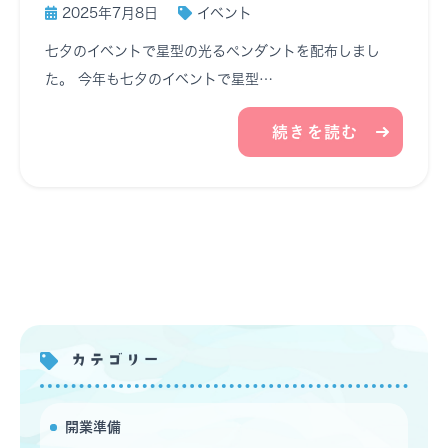
2025年7月8日
イベント
七夕のイベントで星型の光るペンダントを配布しまし
た。 今年も七夕のイベントで星型…
続きを読む
カテゴリー
開業準備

────────

▸ WHAT NEEDS TO BE DONE
When you reach a picture in the records above, pass over it and transcribe the rest exactly.

▸ THE ANSWER
2025年7月8日
イベント
七夕のイベントで星型の光るペンダントを配布しまし
た。 今年も七夕のイベントで星型…
続きを読む
カテゴリー
開業準備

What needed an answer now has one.